Every line of the records that contains the string "value" counts once; give the total and nothing else.

## Material shown
[Start of section]
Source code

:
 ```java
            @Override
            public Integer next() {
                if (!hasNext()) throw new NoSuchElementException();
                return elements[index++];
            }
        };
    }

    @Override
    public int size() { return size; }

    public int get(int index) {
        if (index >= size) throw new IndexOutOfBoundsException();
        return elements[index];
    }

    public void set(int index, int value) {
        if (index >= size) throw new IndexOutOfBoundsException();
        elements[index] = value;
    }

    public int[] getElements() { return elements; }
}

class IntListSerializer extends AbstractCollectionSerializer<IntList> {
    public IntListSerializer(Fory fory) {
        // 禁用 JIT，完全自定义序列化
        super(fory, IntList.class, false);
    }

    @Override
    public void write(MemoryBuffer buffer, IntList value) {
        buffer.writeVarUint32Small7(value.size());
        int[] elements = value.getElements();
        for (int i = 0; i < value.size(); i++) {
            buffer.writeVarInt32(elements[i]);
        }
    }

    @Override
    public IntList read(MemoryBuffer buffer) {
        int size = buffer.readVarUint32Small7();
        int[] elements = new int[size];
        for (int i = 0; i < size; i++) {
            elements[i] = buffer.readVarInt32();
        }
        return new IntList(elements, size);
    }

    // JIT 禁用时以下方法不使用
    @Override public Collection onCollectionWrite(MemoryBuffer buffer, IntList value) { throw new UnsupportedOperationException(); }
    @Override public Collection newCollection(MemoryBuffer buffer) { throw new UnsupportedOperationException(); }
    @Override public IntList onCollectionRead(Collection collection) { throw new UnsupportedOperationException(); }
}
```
[End of section]
## Answer to this problem
7